## Passage
⁂

Par Tariro Tandi

Dans un document de fond préparé pour la CSW66, Bernadette Resurrección soutient qu’une voie potentielle d’action politique pour aboutir à une transformation vers un monde plus féministe et solidaire est de s’engager activement avec des collectifs de mouvements sociaux et de base qui recherchent la justice de genre et climatique. On pourrait se demander, quelles sont les conditions nécessaires pour former de telles alliances et relations de soutien ? D’après mes expériences à Urgent Action Fund-Africa, je pense que le financement est un aspect permettant de telles connexions. Mon inquiétude est que seule une fraction du financement mondial soutient les femmes africaines dont les vies et les moyens de subsistance sont affectés par le changement climatique et la dégradation de l’environnement. Fait intéressant, le climat, l’environnement et le genre sont intersectionnels et pourtant, selon le PNUD, seulement 0,01 % de tous les dollars de subventions mondiales soutiennent des projets qui abordent à la fois le changement climatique et les droits des femmes – un reflet clair d’un écart de financement critique. Dans cet article, je plaide pour des réalités de financement radicalement différentes pour les activistes de la justice environnementale en Afrique. Les organisations de base se concentrant sur le changement climatique et la justice environnementale, souvent dirigées par des femmes africaines, sont chroniquement sous-financées. À mon avis, un début pratique pour changer les pratiques et relations de financement est très simple : améliorer notre écoute.

⁂

## Extrait des données
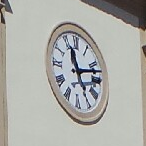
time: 11:12
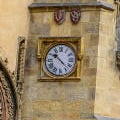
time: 10:22
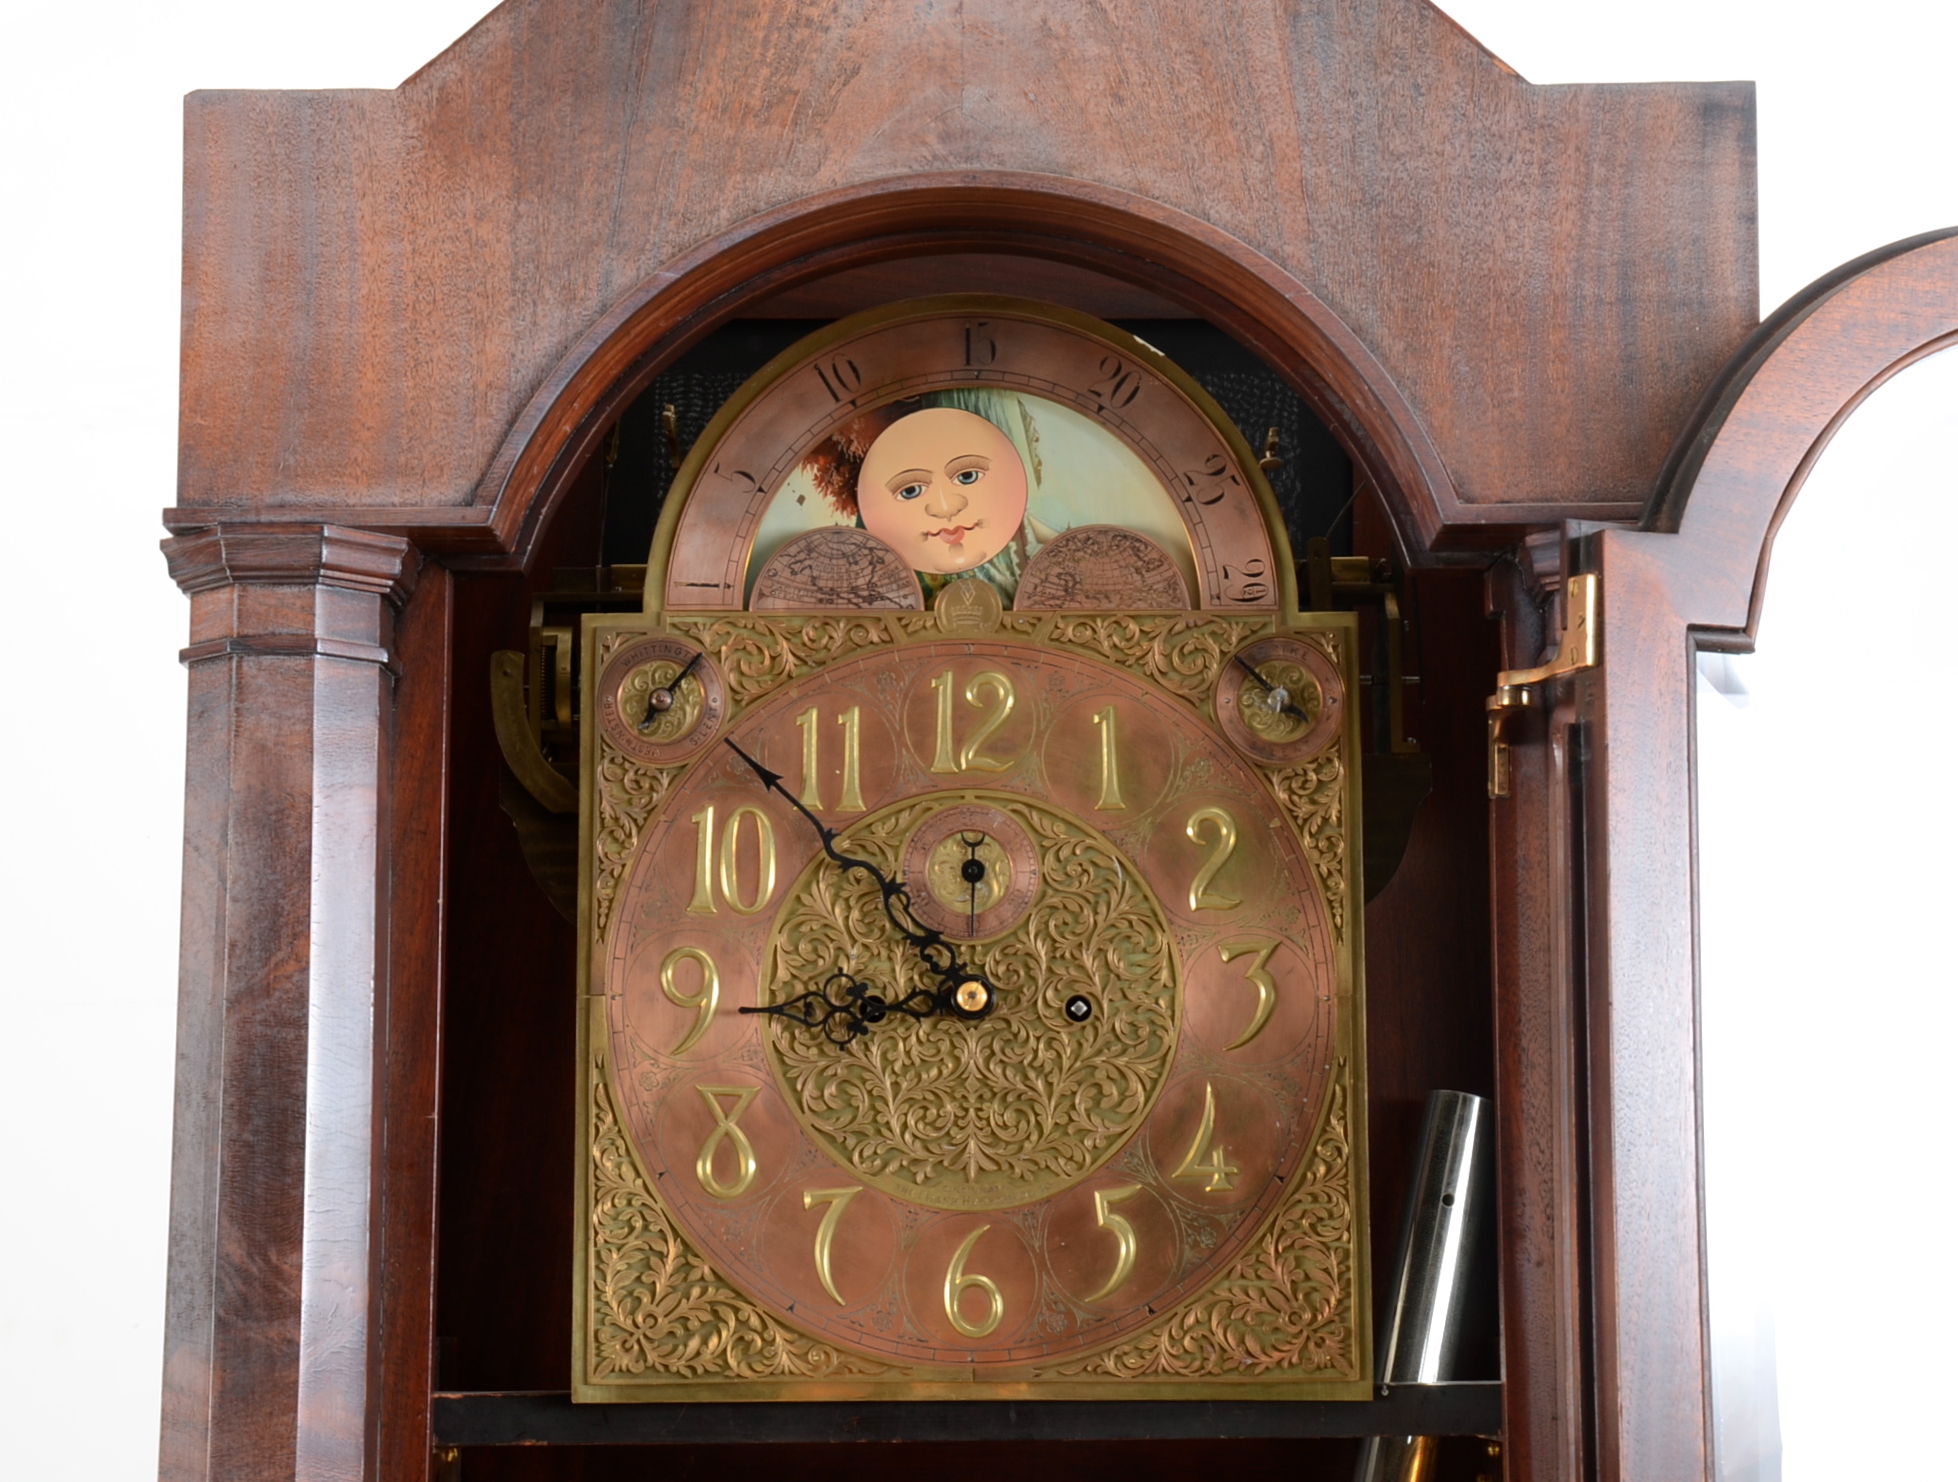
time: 8:51
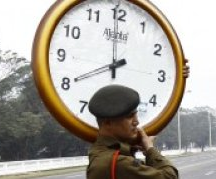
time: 7:59
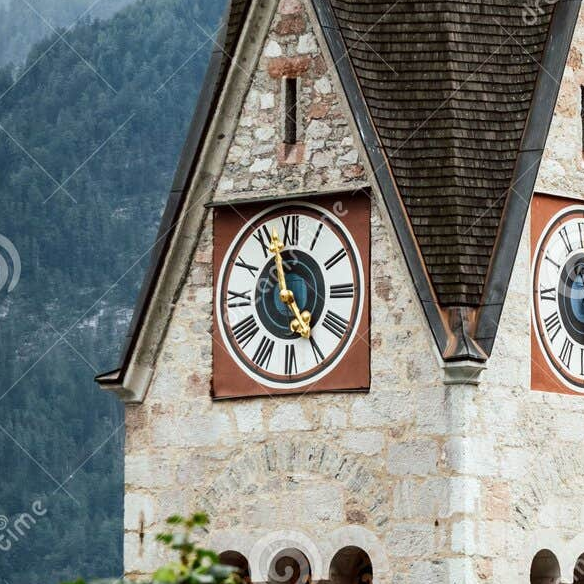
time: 11:24
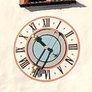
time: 10:35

⁂

## Objectif
Relevez, s'il vous plaît, tous les domaines que le passage qualifie d'intersectionnels.

## Réponse
Le climat, l'environnement et le genre.